I’m surprised by his answer. I have a million questions, but I don’t dare ask them. Yes, I know about the accident. I also know about his younger sister overdosing two years following the accident.

“It’s me and him now,” he says. “I’m the only one left to take care of him. And I owe him.”

“Why do you owe him?” I ask, curious.

He blows out a long breath, and stares at the candy-lined wall. “Because it was all my fault,” he tells me. “The night it happened, the night my mom died, the night my dad was left half the man he once was… it was my fault.”

I don’t know what to say, so I say nothing at all.

“Guess where we were going?” he says.

I don't know where they were, and I’m not sure I want to know.

“We were heading to my piano recital.”

Oh, shit.

“I played competitively back then,” he goes on, still staring at the candy. “I was good. My teacher insisted that I had great promise.”

“She was right,” I chime in, remembering his rendition ofStairway to Heaven. “You’re amazing.”

“But after the accident, I quit it all.”

“I'm so sorry,” I say again, not knowing what else to say. There’s so much I didn't know about his life. It’s easy to see the seemingly perfect picture from the outside, someone else’s idyllic life, a lovely painting with no flaws. But if you study someone’s life more closely, and you know what's inside, you know that it's not perfect. No one’s life is, and that includes Colton Rossi's. He’s just a person, just like the rest of us.

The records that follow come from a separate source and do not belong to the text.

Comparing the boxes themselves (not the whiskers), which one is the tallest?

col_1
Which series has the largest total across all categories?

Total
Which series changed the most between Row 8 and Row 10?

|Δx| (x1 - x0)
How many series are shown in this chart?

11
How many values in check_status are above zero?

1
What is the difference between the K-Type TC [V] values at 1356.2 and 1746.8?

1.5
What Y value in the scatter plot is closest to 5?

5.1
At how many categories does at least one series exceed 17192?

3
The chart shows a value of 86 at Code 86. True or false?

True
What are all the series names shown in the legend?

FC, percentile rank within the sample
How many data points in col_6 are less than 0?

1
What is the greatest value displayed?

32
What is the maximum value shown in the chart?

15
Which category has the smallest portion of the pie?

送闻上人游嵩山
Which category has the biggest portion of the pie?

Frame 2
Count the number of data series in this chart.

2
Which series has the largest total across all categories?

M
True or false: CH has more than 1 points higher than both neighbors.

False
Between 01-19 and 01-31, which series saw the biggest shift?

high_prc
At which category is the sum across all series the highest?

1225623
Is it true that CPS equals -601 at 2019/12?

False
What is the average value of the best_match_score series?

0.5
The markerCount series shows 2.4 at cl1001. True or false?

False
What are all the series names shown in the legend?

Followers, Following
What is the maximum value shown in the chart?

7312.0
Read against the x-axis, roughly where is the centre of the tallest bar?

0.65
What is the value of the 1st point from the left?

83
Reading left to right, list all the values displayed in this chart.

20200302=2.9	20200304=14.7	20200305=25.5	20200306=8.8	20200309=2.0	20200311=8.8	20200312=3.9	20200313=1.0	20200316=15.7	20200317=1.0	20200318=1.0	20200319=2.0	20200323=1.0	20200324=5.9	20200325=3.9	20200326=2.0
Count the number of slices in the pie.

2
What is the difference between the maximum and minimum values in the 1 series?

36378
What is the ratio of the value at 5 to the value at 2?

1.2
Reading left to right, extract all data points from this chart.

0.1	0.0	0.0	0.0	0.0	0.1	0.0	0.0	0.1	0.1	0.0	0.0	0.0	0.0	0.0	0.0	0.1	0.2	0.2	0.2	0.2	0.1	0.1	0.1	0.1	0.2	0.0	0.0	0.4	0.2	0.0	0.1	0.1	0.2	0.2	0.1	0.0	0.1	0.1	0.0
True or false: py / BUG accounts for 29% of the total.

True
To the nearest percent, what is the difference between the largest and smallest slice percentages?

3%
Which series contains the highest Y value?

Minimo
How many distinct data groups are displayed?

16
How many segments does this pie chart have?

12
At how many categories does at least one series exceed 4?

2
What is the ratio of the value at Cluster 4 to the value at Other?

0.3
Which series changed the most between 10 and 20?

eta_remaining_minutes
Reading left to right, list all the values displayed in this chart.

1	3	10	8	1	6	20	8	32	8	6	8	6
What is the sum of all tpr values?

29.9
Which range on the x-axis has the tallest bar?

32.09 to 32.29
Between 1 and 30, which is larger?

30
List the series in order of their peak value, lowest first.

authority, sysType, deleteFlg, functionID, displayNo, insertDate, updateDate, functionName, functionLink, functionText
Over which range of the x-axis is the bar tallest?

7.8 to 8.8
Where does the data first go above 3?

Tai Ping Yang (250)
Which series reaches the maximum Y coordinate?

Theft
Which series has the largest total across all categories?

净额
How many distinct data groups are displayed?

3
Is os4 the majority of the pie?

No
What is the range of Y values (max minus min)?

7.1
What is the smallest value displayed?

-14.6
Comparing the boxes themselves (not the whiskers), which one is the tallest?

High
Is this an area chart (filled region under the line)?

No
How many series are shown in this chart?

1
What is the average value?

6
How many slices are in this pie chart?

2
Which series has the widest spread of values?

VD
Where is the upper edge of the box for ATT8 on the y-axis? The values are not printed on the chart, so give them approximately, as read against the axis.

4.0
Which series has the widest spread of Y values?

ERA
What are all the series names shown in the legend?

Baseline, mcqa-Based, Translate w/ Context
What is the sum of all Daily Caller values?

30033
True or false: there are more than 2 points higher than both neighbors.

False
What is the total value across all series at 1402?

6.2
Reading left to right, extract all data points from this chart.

I reach for him, and hug him tightly. It’s in my nature to nurture sad souls. He hugs me, and I'm surprised by the strength of his hold. We embrace for a long time, forever it seems. It feels wonderful.

Finally, he reluctantly releases me. I can tell he doesn't want to, but he does let me go. “Thank you for that.”

“You're welcome,” I say, not sure what else to say in such circumstances.

“I don't get hugs like that often,” he confesses.

“You don’t?”What a shame.“I get hugs like that from my son all the time.”

“Tell me about your son,” he says, and seems genuinely interested.